-------- DATA TO USE
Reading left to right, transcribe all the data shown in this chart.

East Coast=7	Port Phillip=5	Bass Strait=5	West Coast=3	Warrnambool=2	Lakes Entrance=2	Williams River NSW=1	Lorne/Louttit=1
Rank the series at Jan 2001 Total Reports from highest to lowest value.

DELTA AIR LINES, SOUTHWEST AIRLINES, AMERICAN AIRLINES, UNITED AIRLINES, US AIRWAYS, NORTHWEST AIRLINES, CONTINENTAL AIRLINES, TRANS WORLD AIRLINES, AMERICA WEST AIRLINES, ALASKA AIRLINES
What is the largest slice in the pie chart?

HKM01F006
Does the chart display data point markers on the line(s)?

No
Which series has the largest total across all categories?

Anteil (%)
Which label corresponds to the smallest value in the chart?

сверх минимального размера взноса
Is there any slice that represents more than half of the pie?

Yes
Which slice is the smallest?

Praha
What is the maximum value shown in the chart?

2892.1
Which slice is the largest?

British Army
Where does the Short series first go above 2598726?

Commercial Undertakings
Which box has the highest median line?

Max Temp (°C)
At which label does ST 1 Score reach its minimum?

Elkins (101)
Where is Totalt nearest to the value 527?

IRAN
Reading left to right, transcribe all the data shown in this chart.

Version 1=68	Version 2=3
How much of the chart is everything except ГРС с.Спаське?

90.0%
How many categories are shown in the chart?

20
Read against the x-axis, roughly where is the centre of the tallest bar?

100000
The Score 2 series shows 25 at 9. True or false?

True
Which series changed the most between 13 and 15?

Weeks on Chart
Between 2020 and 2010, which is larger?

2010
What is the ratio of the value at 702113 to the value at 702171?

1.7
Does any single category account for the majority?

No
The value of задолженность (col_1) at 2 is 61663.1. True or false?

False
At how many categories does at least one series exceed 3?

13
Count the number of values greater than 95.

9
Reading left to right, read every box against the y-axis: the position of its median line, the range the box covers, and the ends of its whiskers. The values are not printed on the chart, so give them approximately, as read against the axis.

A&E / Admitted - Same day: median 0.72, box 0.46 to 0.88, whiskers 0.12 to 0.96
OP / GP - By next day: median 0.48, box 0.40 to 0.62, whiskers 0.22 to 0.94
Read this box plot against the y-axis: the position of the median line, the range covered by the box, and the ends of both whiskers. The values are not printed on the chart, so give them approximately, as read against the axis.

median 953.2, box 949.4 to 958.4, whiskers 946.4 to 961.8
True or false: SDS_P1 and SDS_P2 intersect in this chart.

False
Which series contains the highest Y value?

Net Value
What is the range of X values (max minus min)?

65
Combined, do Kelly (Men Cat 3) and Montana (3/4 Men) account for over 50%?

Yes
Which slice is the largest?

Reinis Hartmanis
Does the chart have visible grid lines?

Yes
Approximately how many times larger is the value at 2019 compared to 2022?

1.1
----------------
INSTRUCTION —
State how many of the lines above contain the word "larger". Reply with the number alone.

OUTPUT FOR THIS TASK —
2